For the theorem,
Let $E$ be the set and suppose $G\subseteq E\times E$. Let $A=domG$ and $B=ranG$, then there exists a function $f:A\rightarrow B$ such that $f\subseteq G$.
The theorem imples Axiom of choice.
I'm proving the statement, but I think my proof is going wrong.
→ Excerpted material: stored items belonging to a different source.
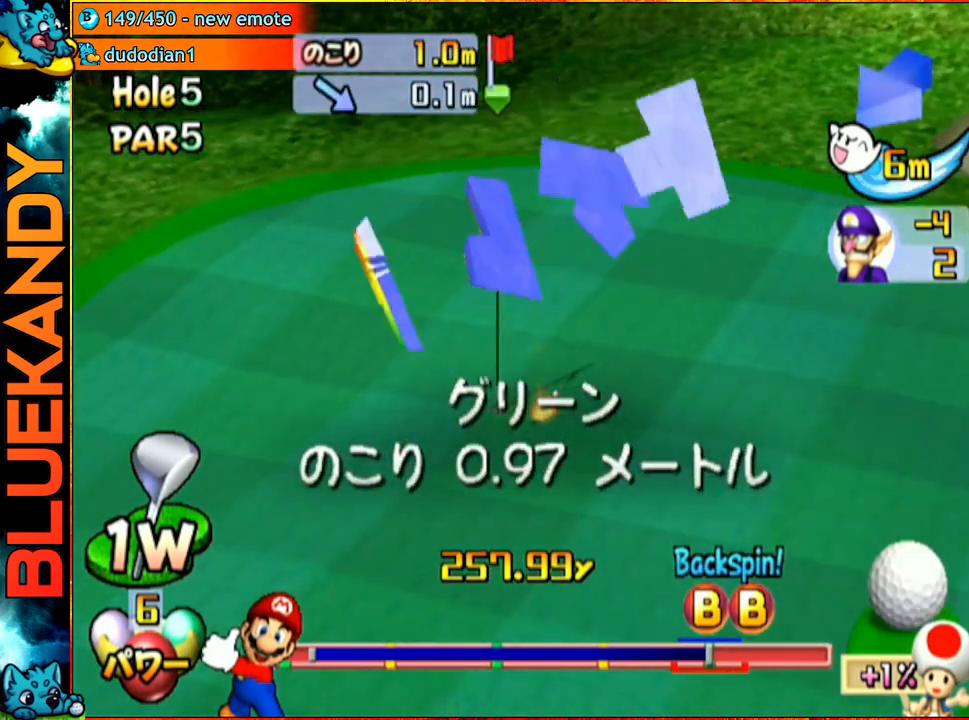
{"buttons": [], "left_stick": "center", "right_stick": "center", "events": [[267, "A", "up"]]}
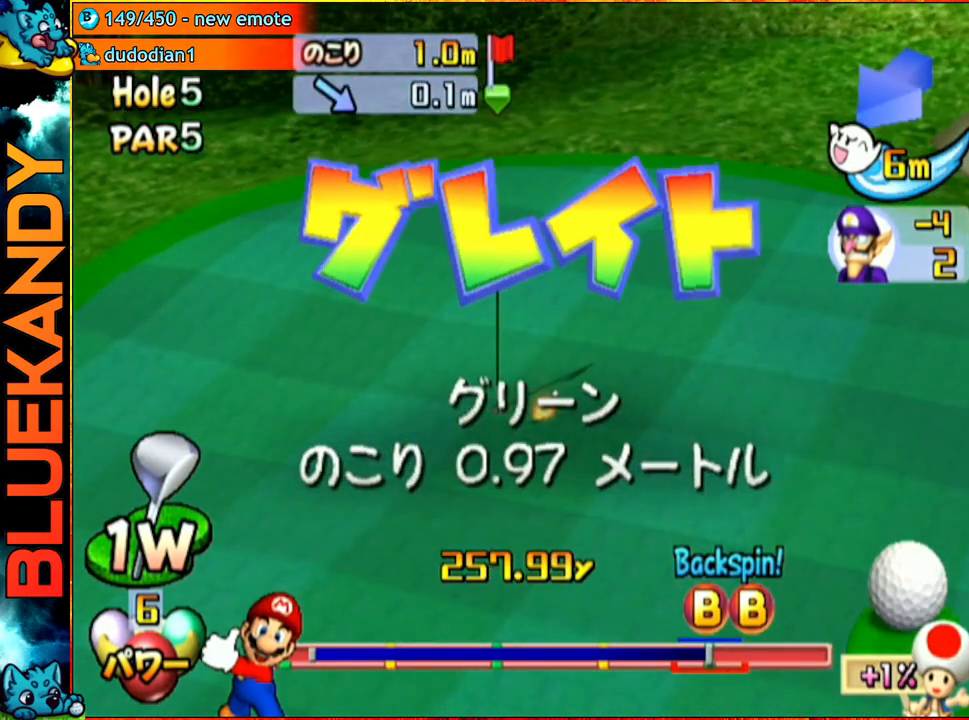
{"buttons": [], "left_stick": "center", "right_stick": "center", "events": []}
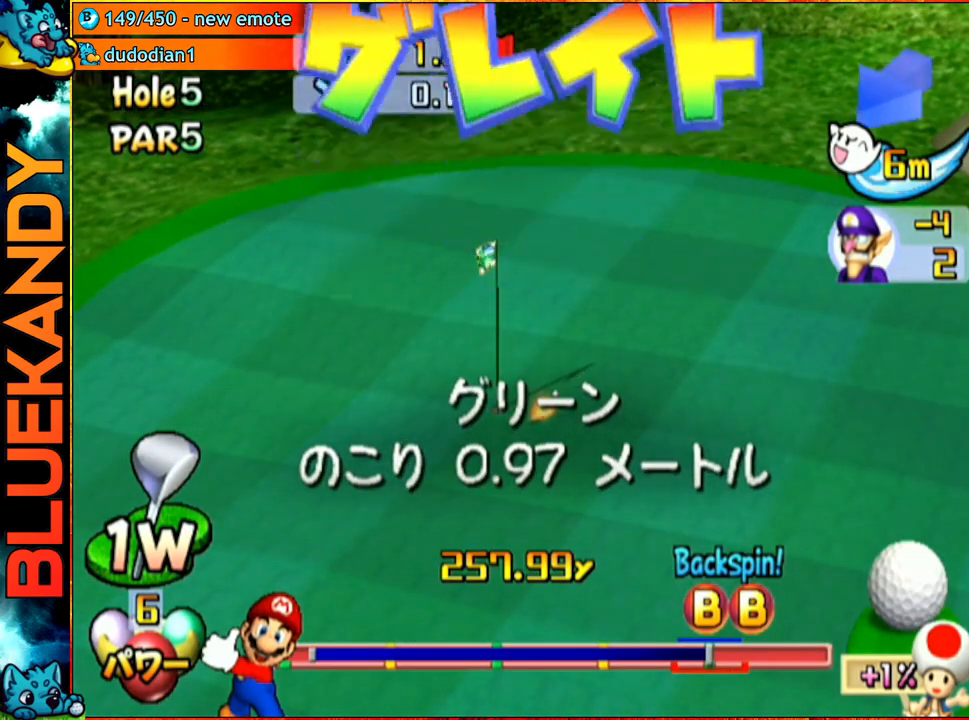
{"buttons": [], "left_stick": "left", "right_stick": "center", "events": [[450, "left_stick", "left"]]}
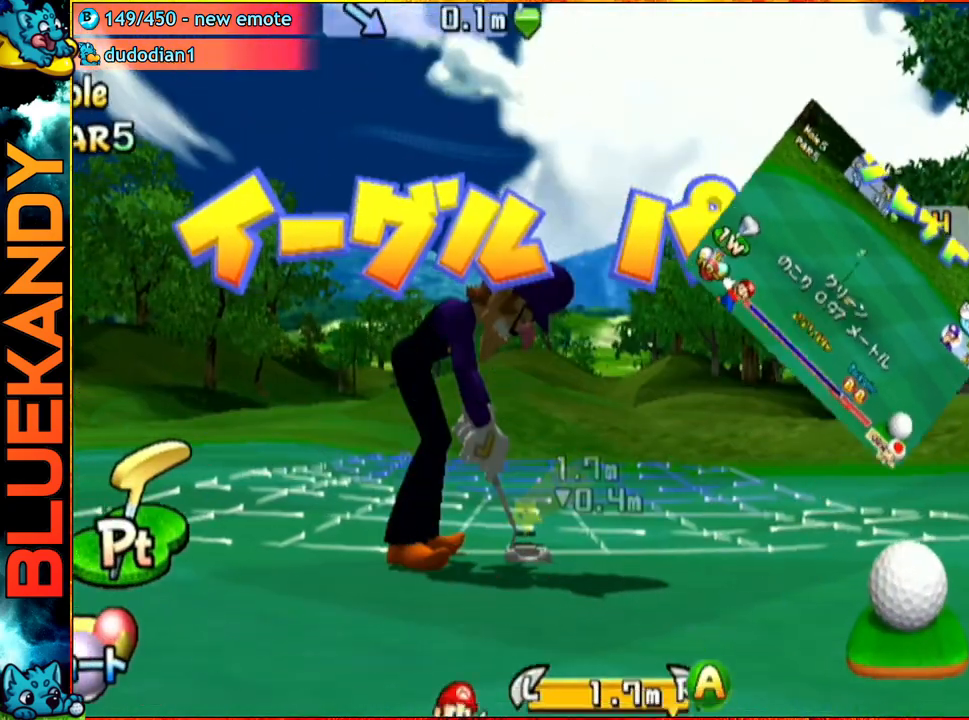
{"buttons": ["A", "B"], "left_stick": "center", "right_stick": "center", "events": [[100, "left_stick", "center"], [183, "A", "down"], [233, "B", "down"]]}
So Could you tell me how can I correct the proof?
Proof) Need to show that arbitrary set E has a choice function $\gamma$.
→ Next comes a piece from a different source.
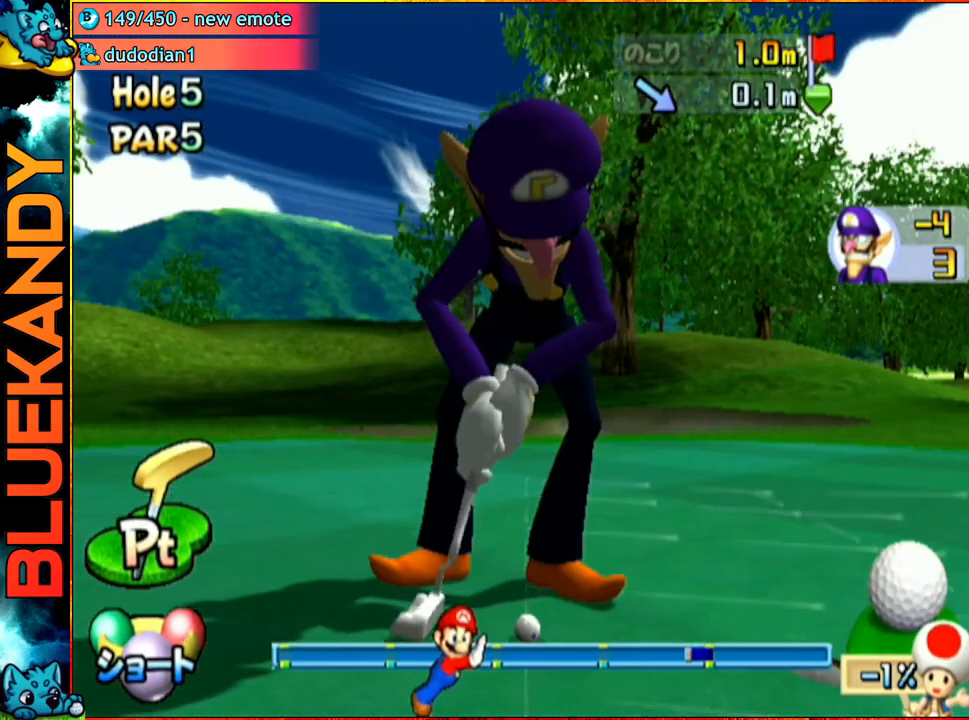
{"buttons": ["A"], "left_stick": "center", "right_stick": "center", "events": [[17, "B", "up"]]}
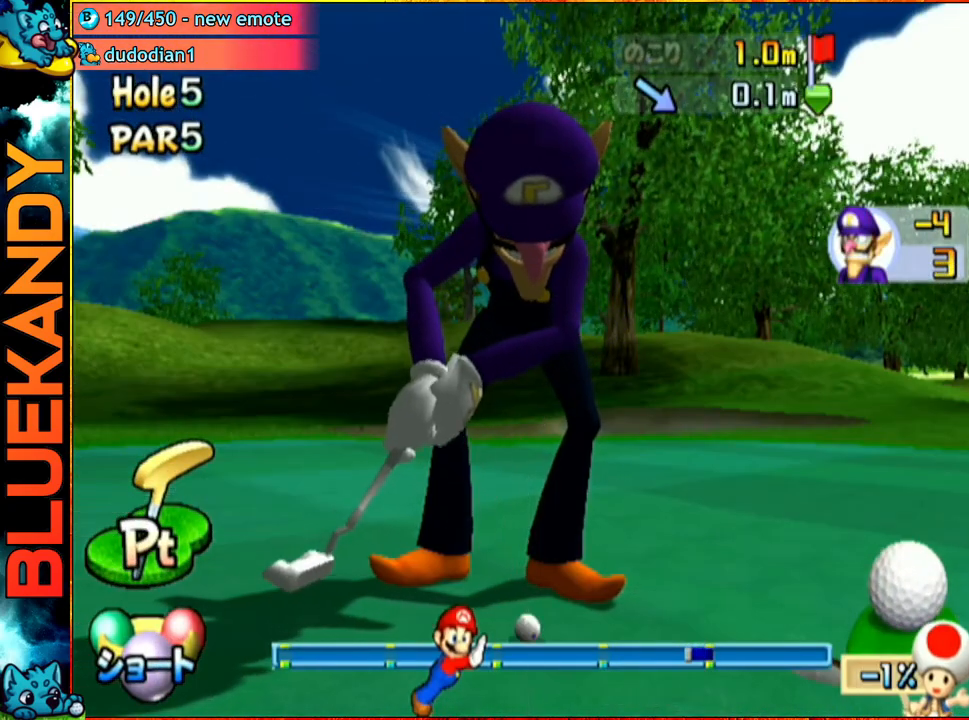
{"buttons": ["A"], "left_stick": "center", "right_stick": "center", "events": []}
Assume the theorem, and Let $E$ be a set and let $Q_D=\text{{$(D,d)|d\in D$}}$ for all $D \in \mathscr P'(E)$. Let $Q = \cup_{D\in \mathscr P'(E)} Q_D$
Then, $Q \subseteq E\times E$? I'm very confused.
If the above thing is right, let $A=domQ$ and $B=ranQ$. Then there exist a function $f:A\rightarrow B$ such that $f\subseteq Q$.
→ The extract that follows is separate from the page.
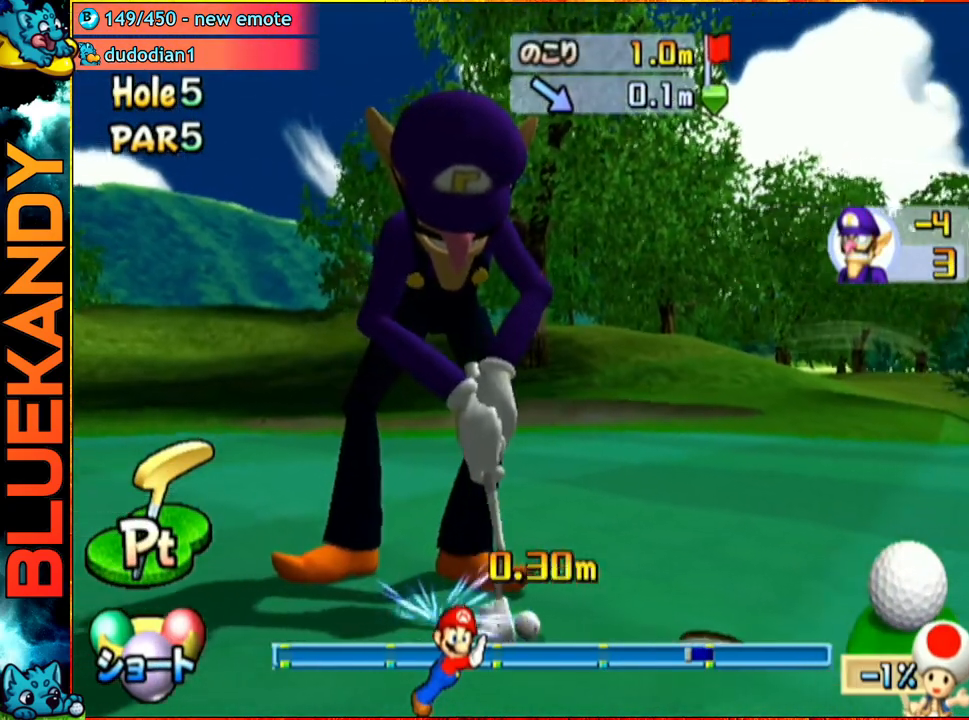
{"buttons": ["A"], "left_stick": "center", "right_stick": "center", "events": []}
Since $Q = \cup_{D\in \mathscr P'(E)} Q_D$, $A = domQ = \mathscr P'(E)$
Since $f:A\rightarrow B$ is a fuction, there exist a $d\in D$ for all $D \in \mathscr P'(E)$ by F2.
Then, Let $\gamma: \mathscr P'(E) \rightarrow E$ such that $\gamma(D)=f(D)=d\in D$ for all $D \in \mathscr P'(E)$.
Hence, Axiom of choice holds
Thanks
First, some unclarified assumptions, $\mathcal P'(E)$ is the set of non-empty subsets of $E$, and the axiom of choice states that $\mathcal P'(E)$ admits a choice function (when you say that $E$ has a choice function, you mean there is a function choosing from the elements of $E$, but it seems that you mean a function choosing from subsets of $E$).
The essence of your proof is correct, but some parts are a bit murky. Let's work backwards, okay?
Instead of using $E$, let's use $X$ for our set. This is important because mentally you want to aim for $E$ to be the set on which the relation $G$ is given, and you don't necessarily know that this would be $X$ itself.
We want a choice function from $\mathcal P'(X)$, so this means that it would be a function with domain $\mathcal P'(X)$ and its range would be a subset of $X$.
So if we want a set $E$ such that $f$ is a subset of $E\times E$, it means that $E$ has to include both $X$ and its power set. Therefore, taking $E=X\cup\mathcal P(X)$ would easily do the job.
Now, to simplify your definition, we can just define $G$ to be $\{(D,d)\mid d\in D\subseteq X\}$. Now you don't need to define $\gamma$ anymore, because $f$ is already a choice function.